The posterolateral fragment is a “key fragment” for the reconstruction of the distal tibia articular surface. It may be reduced spontaneously by fixation of the fibula relying on ligamentotaxis, but in approximately 20% of cases, direct reduction is needed which may be achieved by different methods 24. Reduction through a separate posterolateral or posteromedial approach may be the most accurate, but requires separate procedures and special patient positioning 24,26.
Axial displacement of the talus into the distal tibia causes impaction of the articular fragments and underlying cancellous bone that results in a bony defect after reduction of articular fragments. The use of bone substitutes, in association with locking plates, is recommended for filling these voids and supporting the articular fragments 24.
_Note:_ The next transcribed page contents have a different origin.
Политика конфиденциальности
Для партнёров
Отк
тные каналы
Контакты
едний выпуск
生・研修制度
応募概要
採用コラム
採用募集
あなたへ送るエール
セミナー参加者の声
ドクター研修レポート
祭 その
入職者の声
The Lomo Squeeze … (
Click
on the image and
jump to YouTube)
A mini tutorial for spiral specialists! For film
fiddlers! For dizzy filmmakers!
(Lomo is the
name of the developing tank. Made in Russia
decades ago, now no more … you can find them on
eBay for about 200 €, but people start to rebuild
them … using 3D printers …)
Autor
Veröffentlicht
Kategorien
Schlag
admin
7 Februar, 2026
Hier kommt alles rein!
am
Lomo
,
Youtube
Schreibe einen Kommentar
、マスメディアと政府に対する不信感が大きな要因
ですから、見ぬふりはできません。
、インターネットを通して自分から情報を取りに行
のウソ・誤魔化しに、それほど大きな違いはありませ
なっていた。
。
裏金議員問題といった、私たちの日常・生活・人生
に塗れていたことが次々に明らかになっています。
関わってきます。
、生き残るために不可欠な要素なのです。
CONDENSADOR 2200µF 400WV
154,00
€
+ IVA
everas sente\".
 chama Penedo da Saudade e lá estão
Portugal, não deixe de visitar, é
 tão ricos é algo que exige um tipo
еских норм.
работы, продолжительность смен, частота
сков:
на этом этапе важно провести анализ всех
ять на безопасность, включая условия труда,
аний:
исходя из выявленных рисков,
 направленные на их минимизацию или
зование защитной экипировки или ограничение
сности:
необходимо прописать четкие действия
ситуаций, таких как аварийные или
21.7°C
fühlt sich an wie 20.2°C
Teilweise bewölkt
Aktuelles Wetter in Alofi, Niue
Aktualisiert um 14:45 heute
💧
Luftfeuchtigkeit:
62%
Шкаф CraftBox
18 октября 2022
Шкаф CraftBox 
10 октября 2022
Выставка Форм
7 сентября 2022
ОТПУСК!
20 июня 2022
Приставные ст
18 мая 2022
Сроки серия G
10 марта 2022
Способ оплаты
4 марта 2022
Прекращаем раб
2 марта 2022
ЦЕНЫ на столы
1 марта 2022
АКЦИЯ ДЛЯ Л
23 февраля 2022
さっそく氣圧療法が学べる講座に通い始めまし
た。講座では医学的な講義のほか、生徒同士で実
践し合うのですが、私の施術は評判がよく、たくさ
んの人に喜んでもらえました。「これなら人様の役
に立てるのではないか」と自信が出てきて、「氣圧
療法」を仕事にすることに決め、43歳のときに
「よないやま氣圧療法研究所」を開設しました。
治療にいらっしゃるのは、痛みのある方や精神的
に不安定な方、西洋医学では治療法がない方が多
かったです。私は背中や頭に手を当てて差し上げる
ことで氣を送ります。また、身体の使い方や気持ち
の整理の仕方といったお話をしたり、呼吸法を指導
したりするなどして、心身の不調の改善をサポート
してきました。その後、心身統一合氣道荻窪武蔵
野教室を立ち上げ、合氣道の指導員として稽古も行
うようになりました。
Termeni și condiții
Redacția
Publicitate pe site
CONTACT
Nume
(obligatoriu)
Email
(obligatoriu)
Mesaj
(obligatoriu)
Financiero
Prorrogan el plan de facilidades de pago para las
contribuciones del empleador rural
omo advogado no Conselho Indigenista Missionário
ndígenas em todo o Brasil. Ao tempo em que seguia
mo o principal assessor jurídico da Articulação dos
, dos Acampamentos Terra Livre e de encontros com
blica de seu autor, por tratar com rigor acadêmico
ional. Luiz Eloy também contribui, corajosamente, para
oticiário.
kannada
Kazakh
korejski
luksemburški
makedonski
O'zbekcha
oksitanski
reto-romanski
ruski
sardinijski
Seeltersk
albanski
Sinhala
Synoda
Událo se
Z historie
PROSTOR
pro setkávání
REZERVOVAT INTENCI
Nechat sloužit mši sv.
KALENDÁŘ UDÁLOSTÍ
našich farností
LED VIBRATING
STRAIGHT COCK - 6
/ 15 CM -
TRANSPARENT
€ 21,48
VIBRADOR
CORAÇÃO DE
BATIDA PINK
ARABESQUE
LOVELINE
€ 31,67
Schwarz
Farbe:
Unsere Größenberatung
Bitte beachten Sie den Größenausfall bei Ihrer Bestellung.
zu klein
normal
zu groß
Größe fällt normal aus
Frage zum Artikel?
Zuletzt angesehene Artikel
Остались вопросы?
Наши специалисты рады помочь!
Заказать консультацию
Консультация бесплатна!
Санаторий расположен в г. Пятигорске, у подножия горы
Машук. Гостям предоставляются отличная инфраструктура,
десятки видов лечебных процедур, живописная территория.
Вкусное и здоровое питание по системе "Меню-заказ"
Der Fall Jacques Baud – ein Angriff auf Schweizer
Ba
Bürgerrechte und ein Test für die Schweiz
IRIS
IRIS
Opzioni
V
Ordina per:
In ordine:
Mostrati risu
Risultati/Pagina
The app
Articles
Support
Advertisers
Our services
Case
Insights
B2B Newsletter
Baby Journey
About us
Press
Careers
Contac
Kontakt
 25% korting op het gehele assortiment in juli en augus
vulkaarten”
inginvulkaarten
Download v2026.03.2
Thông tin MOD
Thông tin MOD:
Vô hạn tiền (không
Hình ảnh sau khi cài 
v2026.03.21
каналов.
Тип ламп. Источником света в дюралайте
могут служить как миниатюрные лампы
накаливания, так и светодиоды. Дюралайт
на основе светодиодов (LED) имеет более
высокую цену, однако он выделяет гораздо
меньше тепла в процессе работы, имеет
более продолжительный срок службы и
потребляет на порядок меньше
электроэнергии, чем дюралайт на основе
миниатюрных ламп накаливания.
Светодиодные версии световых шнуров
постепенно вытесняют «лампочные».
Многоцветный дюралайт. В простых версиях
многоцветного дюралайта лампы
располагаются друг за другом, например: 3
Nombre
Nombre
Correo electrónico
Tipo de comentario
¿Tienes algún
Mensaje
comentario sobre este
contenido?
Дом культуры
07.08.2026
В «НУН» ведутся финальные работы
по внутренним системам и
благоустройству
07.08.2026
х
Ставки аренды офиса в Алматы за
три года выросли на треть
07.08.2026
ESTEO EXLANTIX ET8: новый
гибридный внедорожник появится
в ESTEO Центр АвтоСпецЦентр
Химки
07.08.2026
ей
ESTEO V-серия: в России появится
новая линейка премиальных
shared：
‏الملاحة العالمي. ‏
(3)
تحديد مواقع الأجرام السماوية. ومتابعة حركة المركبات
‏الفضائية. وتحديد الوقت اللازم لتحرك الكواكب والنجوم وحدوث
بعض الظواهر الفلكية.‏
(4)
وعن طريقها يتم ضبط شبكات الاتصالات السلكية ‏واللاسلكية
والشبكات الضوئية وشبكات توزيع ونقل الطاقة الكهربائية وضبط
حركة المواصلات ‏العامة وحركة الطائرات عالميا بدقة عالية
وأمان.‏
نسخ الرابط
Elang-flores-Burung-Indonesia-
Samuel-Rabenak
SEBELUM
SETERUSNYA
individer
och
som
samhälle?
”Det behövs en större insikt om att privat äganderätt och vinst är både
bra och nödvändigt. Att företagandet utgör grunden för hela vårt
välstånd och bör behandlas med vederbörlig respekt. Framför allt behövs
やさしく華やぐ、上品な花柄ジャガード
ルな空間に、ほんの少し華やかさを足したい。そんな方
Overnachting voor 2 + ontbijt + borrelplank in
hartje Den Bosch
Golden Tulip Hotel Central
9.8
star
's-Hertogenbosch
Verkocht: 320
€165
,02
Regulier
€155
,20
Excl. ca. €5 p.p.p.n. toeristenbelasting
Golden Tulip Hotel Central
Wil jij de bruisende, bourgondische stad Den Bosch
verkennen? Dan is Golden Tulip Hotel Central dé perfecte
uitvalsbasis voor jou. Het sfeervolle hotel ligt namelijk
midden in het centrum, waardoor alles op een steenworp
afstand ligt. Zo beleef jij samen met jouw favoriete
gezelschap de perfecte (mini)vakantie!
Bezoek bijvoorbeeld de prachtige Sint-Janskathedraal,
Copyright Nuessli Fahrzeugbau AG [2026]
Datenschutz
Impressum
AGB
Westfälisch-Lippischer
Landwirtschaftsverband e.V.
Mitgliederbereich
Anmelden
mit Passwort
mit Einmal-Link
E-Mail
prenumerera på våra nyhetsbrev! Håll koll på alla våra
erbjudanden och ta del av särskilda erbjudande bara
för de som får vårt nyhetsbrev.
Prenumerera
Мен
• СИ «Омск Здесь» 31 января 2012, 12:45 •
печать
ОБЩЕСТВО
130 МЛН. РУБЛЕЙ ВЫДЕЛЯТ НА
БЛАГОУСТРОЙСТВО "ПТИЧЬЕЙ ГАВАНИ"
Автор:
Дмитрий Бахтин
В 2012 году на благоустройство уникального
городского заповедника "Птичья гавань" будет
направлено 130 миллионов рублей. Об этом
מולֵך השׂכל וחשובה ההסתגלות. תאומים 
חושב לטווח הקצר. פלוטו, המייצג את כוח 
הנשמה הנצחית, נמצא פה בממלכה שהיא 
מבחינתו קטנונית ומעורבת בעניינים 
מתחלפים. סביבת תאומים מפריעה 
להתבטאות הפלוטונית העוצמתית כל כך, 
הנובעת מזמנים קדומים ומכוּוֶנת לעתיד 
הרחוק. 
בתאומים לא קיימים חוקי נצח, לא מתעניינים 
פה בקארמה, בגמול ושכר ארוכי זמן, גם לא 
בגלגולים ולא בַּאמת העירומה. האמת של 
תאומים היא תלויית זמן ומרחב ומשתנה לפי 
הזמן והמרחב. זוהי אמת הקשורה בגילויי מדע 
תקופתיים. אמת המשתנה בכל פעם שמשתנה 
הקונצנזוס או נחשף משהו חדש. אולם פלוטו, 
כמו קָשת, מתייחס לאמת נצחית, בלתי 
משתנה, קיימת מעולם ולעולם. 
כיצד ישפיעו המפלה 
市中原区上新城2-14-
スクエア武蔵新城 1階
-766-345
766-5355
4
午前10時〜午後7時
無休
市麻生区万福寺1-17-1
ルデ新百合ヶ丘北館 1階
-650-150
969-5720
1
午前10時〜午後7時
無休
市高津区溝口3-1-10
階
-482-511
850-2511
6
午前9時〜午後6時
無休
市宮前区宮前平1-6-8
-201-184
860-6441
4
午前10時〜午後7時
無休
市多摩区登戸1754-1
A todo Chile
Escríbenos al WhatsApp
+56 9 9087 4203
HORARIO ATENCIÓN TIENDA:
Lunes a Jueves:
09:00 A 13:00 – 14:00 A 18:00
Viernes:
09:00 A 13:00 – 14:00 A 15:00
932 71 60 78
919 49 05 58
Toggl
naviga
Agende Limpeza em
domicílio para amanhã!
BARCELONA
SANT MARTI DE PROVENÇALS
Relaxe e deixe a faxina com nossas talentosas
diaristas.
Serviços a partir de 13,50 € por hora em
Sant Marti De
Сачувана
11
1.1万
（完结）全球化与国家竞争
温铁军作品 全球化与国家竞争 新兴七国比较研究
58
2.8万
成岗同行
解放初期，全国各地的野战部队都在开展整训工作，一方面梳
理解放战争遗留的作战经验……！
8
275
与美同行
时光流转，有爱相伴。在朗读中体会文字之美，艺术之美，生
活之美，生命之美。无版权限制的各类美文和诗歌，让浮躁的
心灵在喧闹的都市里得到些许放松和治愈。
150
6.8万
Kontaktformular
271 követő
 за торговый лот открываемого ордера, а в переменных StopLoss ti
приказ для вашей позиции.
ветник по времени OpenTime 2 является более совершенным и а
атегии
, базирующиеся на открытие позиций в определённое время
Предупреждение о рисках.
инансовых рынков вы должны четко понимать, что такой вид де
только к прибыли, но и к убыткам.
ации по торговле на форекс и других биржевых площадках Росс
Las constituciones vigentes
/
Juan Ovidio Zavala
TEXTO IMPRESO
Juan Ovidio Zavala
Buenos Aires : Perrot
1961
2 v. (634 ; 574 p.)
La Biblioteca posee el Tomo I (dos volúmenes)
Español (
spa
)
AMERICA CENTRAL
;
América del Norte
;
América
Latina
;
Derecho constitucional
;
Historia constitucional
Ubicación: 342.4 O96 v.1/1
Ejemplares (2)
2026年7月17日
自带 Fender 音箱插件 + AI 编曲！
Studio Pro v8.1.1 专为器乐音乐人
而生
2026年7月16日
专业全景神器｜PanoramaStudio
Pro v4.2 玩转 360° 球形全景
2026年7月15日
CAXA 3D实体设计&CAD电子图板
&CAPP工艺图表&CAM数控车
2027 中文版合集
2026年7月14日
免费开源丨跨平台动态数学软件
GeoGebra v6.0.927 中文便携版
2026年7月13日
Completed the articular surface reconstruction, the joint block must now be reduced and fixed to the tibial shaft to restore length, rotation and axial alignment.
Malunion and nonunion following tibial malleolar and plafond fractures are quite rare but dreadful complications. An accurate comorbidity evaluation and optimization of health status should be performed before surgery.
Multiple recent retrospective studies have shown that ankle/tibial plafond fractures treated within 72 h of surgery have comparable outcomes to staged fixation, the two-stage protocol is the most commonly used approach for the treatment of high-energy intra-articular injuries of the distal tibia.
Several surgical approaches have been described for the management of ankle and tibial plafond fractures. Each of these approaches has its own advantages and disadvantages, hence, it is important to recognize that no single approach is right for all patients. Surgeons managing these complex fractures should be comfortable with the various approaches to the distal tibia and be prepared to use whichever approach is suitable for the individual soft tissues and fracture pattern.
Finally, with improvements in surgical techniques and implants, complication rates following ankle and tibial plafond fractures have declined, and outcomes have improved.